Regardless of the role that each of the poets had within the poem, "To Mrs Siddons" is considered one of Lamb's earliest known poems. However, the poems have been seen as different from Lamb's other poems, as William Hazlitt, Lamb's contemporary, points out: "Lamb's first compositions were in verse—produced slowly, at long intervals,—and with self-distrust, which the encouragements of Coleridge could not subdue. With the exception of a sonnet to Mrs.
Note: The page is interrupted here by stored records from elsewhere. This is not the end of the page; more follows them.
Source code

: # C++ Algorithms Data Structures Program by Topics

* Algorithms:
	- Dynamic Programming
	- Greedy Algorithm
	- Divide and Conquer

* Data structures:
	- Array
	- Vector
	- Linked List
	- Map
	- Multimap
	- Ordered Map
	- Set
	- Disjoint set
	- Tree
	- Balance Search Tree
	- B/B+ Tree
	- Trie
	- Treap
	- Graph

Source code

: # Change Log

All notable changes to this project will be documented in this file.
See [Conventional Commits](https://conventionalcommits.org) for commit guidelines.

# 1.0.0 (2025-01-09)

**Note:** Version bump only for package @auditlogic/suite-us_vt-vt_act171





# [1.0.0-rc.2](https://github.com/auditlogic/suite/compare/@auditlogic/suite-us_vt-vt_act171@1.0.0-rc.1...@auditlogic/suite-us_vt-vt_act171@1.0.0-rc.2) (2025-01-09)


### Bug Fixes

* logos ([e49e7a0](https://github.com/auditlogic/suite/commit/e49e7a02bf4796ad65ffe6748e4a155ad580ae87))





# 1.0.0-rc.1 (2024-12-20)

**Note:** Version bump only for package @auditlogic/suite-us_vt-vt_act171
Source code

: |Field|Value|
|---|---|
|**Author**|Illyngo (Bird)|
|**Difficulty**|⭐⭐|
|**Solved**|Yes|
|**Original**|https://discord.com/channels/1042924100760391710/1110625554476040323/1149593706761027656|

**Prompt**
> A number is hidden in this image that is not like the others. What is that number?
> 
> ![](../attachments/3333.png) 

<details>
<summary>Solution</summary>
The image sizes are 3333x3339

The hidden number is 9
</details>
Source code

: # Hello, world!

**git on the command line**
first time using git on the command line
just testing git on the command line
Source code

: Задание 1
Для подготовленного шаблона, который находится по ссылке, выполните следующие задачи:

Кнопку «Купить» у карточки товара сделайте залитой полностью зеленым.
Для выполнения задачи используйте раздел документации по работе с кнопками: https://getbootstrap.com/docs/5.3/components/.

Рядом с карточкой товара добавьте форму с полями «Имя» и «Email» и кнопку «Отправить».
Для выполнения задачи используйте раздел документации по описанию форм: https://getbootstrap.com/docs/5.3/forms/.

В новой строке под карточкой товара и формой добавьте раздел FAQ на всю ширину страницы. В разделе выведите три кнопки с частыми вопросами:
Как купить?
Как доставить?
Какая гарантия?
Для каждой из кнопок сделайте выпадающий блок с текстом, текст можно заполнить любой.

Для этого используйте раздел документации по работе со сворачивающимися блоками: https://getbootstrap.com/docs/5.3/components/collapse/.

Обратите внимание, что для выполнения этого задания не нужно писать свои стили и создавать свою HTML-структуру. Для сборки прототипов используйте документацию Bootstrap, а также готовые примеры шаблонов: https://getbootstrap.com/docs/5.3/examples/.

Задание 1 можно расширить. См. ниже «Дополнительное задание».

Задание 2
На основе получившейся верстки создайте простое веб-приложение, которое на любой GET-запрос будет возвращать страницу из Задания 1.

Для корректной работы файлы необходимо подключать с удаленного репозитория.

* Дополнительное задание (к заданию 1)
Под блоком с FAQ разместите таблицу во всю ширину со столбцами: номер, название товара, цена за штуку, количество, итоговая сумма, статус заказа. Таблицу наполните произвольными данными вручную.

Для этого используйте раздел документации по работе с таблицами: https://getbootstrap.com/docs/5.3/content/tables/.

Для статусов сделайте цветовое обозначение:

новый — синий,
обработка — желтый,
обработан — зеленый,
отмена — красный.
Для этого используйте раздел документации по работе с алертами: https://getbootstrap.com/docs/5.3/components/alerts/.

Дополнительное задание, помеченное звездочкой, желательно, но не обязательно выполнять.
Siddons, whose acting, [...] had made a deep impression upon him, they were exclusively personal."

==Poem==
The 1796 edition of the poem reads:

As when a child on some long winter's night
Affrighted clinging to its Grandam's knees
With eager wond'ring and perturb'd delight
Listens strange tales of fearful dark decrees
Mutter'd to wretch by necromatic spell;
Or of those hags, who at the witching time
Of murkey midnight ride the air sublime,
And mingle foul embrace with fiends of Hell:
Cold Horror drinks it's blood! Anon the tear
More gentle starts, to hear the Beldame tell
Of pretty babes, that lov'd each other dear,
Murder'd by cruel Uncle's mandate fell:
Ev'n such the shiv'ring joys thy tones impart,
Ev'n so thou, SIDDONS! meltest my sad heart!
(lines 1–14)

==Themes==
Of the various individuals that Coleridge's Sonnets on Eminent Characters discusses, representatives from the theatre industry was limited to Siddons, as an actress, and Richard Sheridan, a playwright. Although Coleridge writes about her and many people viewed Siddons as an important actress, Siddons had little actual contact or involvement with the Romantic poets beyond knowing Walter Scott and once meeting Lord Byron.

The poem refers to various roles that Siddons, as an actress, would have played by discussing plays that she was a member. It is possible that these references are to William Shakespeare's Macbeth, Hamlet, or Richard III along with Nicholas Rowe's Tragedy of Jane Shore. Besides the allusions to plays, the beginning of the poem compares Siddons's acting having a power over Coleridge as a children's story. Coleridge's impression of Siddons would continue for years after; in February 1797 Coleridge started creating a play that he hoped that Siddons would have a part. The play, called Osorio, was later rejected by the producers at Drury Lane, the theatre that he hoped would perform the play.